TEXT FOR ANALYSIS ->
*-*-*

Scout growls when playing alone with his toys- shaking and growling at them, and growls during games of tug, and similar. When he is on his own it is so funny... when he does it when we are actively playing, I usually stop the game or change it somehow to calm him a bit. If you are playing with him and stop touching him for a minute, he will chomp at your hands and bark at you, as if to say, "come on and touch me!" working to find a balance between him controlling me and being able to tell me what he wants.


----------



## Angelina (Aug 11, 2011)

Love the pictures! Angelina and I played that once in a while, it made my partner too nervous so now we don't. Cannella is too sensitive as she is a rescue and someone was strong handed with her in the past. But she plays with other dogs that way.....
Again, LOVE the pictures!


----------



## Elisabeth Kazup (Aug 23, 2008)

YES YES YES!! She'll put my arm in her mouth too and then let go. If I put my fingers in her mouth...try darting in and touching her tongue and back out before she can close...anyway, if she gets my fingers in her mouth she spits them out! I let my two fingers 'walk' s l o w l y to her paw and then dart-touch. She watches and watches, gets all snarly the closer I get and the CROC CHOP! Then she leaps up and twirls a few times and flops back down. Do you get that too? We have a lot of fun.

*-*-*

GIVEN INFORMATION ->

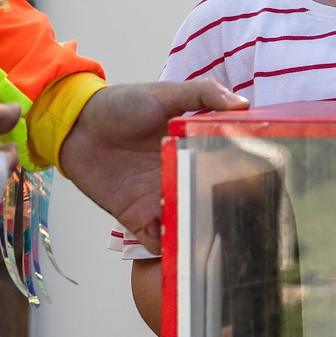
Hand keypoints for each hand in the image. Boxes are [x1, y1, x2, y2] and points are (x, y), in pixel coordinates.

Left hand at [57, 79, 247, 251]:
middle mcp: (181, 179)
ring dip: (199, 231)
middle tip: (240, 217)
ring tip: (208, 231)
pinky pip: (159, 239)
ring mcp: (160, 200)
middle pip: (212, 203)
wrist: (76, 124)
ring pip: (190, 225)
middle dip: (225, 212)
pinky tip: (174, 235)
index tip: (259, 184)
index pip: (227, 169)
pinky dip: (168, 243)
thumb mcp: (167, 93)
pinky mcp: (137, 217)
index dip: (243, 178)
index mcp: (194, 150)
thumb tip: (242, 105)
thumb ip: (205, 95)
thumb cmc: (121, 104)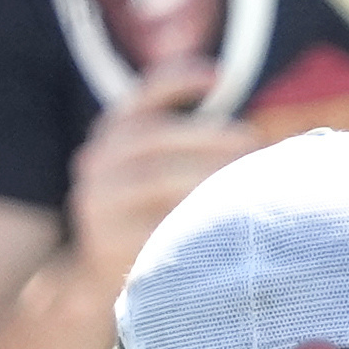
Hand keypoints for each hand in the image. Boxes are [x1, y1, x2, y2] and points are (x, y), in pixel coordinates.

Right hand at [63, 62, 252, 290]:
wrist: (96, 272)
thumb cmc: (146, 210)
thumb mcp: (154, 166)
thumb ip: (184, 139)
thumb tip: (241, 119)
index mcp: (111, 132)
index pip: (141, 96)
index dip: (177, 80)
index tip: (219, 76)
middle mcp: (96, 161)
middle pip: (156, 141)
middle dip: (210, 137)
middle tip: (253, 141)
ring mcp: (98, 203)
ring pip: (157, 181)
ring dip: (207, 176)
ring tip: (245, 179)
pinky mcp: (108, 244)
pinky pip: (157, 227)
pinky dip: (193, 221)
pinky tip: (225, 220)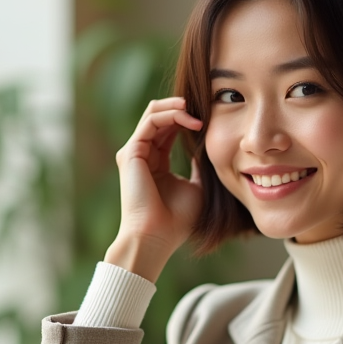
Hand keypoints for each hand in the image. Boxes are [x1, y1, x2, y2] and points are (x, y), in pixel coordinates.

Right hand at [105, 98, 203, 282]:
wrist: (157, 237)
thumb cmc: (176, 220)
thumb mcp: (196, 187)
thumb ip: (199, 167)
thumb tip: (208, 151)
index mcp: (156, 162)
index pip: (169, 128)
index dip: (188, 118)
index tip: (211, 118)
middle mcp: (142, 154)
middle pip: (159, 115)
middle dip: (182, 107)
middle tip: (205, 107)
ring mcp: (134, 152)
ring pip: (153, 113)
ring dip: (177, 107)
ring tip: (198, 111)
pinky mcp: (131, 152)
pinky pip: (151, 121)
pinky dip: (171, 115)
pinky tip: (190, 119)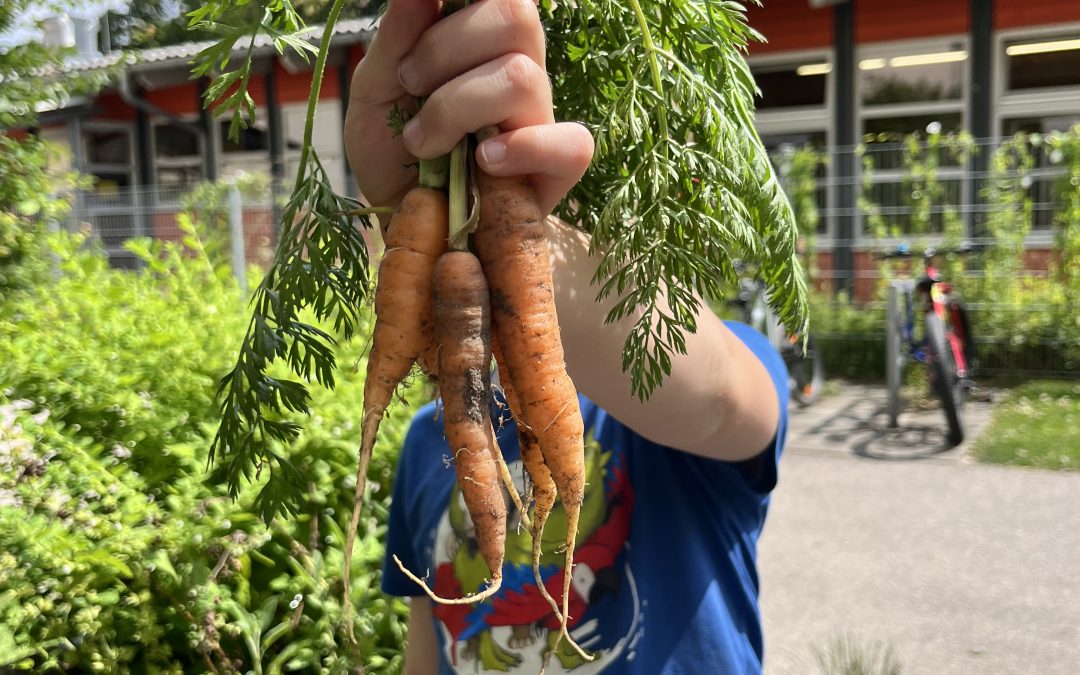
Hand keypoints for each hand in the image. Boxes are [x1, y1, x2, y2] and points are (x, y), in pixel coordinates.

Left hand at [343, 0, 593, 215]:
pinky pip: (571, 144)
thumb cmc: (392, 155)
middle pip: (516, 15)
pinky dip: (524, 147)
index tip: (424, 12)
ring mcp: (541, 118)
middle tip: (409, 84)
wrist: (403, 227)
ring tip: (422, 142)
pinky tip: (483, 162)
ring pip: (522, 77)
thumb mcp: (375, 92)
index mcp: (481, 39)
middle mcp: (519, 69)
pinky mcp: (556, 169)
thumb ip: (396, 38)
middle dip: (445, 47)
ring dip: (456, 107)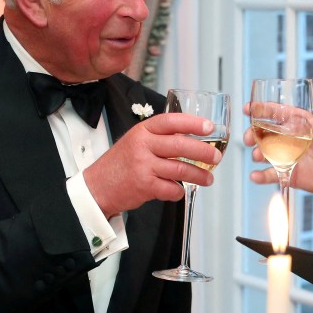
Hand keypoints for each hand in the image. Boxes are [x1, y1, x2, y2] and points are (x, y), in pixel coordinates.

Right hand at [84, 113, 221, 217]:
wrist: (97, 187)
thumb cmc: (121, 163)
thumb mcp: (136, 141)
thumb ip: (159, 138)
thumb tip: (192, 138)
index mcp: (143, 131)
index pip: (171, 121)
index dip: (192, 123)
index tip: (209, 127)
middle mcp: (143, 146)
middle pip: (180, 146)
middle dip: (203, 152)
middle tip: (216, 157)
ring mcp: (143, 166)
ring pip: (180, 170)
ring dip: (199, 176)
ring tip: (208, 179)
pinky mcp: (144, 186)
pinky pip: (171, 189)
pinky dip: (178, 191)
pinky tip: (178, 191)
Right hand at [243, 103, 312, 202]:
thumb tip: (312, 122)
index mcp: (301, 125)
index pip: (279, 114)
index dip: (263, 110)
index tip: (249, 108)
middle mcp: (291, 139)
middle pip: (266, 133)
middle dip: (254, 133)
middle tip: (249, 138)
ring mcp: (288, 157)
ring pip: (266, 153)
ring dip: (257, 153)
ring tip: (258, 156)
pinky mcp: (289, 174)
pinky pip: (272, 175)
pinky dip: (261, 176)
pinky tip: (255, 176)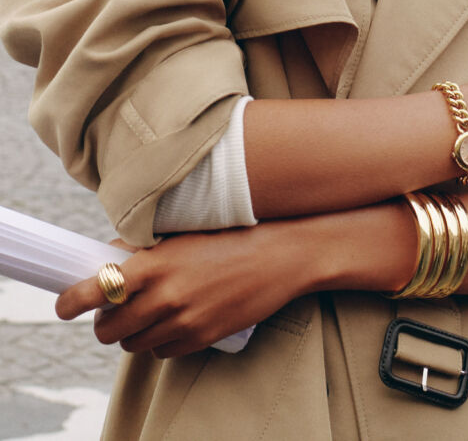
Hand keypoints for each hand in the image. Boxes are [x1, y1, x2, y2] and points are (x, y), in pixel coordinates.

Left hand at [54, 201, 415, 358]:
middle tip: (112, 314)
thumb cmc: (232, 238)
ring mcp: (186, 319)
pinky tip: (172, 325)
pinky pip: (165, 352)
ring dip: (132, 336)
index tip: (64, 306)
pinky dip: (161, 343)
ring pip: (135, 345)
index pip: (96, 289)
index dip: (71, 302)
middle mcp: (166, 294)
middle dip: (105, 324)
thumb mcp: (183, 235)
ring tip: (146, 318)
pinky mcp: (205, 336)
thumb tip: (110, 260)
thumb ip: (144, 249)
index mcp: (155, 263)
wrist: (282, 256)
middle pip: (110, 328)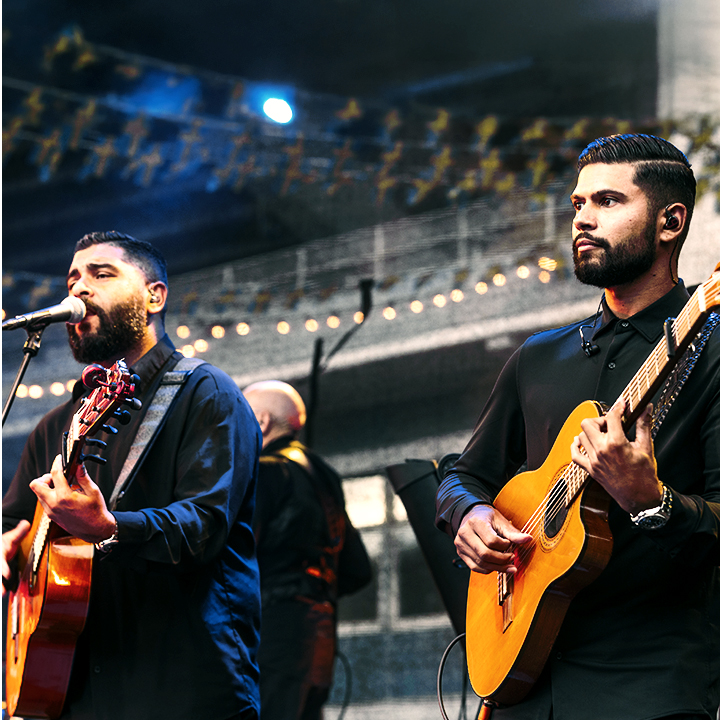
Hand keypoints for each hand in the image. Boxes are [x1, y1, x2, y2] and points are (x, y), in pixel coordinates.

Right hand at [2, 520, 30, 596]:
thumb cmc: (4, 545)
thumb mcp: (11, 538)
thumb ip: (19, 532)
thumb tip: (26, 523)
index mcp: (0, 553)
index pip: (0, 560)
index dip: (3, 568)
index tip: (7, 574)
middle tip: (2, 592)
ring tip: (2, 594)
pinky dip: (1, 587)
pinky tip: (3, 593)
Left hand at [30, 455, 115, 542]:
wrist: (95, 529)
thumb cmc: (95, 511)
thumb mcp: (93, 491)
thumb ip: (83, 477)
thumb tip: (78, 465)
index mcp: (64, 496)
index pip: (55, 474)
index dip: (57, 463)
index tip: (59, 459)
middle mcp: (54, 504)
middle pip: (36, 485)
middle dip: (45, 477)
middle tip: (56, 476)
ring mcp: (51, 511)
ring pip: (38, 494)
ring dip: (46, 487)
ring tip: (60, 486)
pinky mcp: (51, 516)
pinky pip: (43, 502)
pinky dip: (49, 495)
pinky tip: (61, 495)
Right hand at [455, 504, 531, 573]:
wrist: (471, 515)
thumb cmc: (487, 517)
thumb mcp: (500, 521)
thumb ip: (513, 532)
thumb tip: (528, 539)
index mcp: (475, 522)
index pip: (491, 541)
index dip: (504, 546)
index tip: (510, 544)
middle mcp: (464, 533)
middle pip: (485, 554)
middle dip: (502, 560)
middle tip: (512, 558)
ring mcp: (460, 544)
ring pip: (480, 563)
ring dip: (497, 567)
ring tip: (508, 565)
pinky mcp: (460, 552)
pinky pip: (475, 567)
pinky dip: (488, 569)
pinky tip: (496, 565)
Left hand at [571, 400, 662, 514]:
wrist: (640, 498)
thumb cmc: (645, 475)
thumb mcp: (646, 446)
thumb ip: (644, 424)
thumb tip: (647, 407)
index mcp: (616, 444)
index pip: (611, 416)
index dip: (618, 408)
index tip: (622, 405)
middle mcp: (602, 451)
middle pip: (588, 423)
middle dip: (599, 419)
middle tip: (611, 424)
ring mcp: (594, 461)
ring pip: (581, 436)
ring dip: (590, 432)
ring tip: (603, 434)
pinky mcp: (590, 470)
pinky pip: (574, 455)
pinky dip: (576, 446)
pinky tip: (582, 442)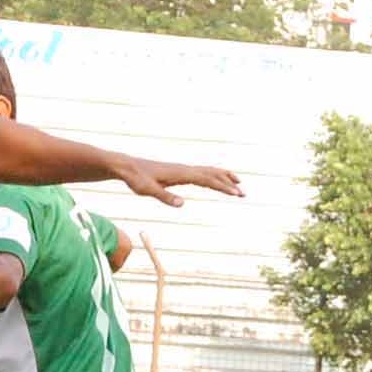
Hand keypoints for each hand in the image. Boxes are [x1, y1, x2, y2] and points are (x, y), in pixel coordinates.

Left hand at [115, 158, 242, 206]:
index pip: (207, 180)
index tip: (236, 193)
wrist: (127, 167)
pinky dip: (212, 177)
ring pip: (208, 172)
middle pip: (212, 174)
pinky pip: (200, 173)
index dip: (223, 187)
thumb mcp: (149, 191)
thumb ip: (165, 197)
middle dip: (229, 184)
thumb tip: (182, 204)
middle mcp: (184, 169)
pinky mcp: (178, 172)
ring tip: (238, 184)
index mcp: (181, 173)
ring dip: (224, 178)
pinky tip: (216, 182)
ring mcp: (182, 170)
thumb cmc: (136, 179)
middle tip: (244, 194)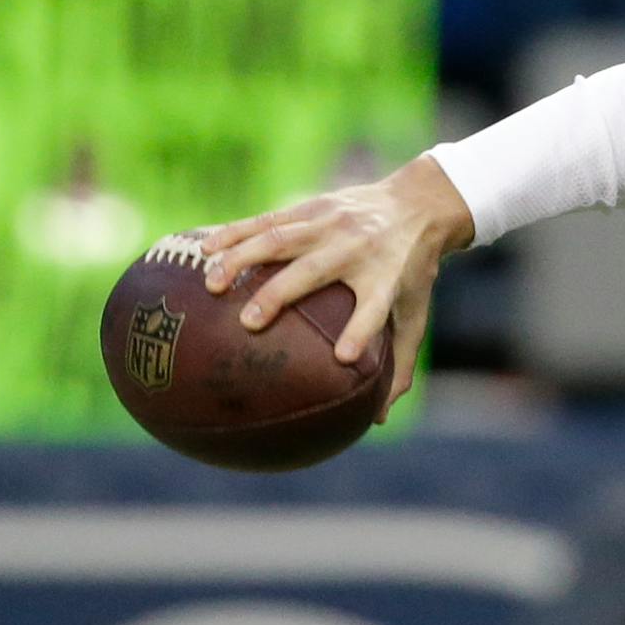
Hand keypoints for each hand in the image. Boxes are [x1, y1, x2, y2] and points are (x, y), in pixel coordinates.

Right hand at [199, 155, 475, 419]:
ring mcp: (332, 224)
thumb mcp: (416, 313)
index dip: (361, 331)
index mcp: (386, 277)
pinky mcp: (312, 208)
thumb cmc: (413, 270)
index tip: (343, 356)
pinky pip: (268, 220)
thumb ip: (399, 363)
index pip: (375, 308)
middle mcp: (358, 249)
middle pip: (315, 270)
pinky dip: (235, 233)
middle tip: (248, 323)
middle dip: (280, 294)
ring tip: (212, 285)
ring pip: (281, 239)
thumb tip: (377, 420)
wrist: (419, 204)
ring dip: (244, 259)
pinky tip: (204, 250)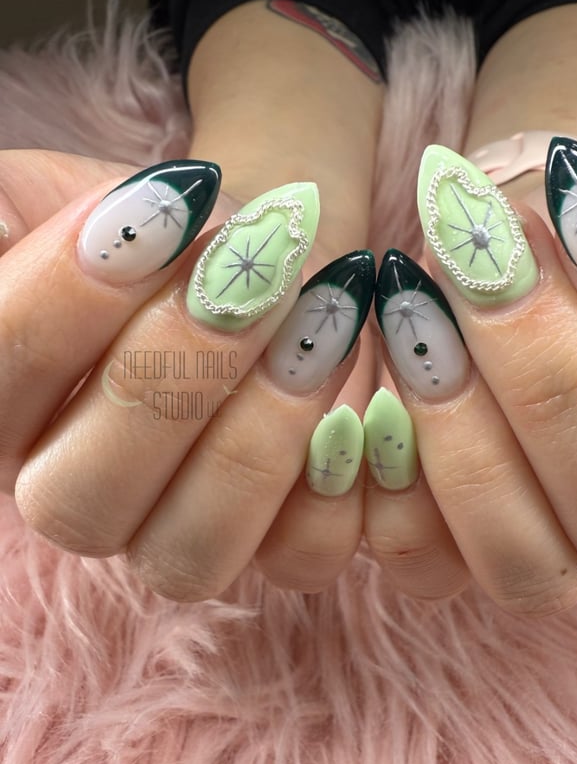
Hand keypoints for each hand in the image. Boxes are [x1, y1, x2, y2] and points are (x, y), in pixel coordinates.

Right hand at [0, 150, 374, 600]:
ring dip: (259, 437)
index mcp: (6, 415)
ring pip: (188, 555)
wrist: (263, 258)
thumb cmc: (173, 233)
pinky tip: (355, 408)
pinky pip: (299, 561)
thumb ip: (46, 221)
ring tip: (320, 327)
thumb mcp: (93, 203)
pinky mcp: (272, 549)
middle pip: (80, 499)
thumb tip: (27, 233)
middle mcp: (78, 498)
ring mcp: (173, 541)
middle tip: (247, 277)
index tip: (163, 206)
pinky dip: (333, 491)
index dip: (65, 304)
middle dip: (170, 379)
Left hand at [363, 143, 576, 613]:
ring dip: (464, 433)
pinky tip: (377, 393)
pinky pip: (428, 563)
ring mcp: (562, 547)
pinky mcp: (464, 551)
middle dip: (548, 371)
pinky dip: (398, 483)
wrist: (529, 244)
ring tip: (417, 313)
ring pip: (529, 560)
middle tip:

*-*-*

From the forum thread about playing with dogs, reproduce the passage starting at "Again, LOVE the" and ending at "lot of fun.".

YOUR RESPONSE ->
Again, LOVE the pictures!


----------



## Elisabeth Kazup (Aug 23, 2008)

YES YES YES!! She'll put my arm in her mouth too and then let go. If I put my fingers in her mouth...try darting in and touching her tongue and back out before she can close...anyway, if she gets my fingers in her mouth she spits them out! I let my two fingers 'walk' s l o w l y to her paw and then dart-touch. She watches and watches, gets all snarly the closer I get and the CROC CHOP! Then she leaps up and twirls a few times and flops back down. Do you get that too? We have a lot of fun.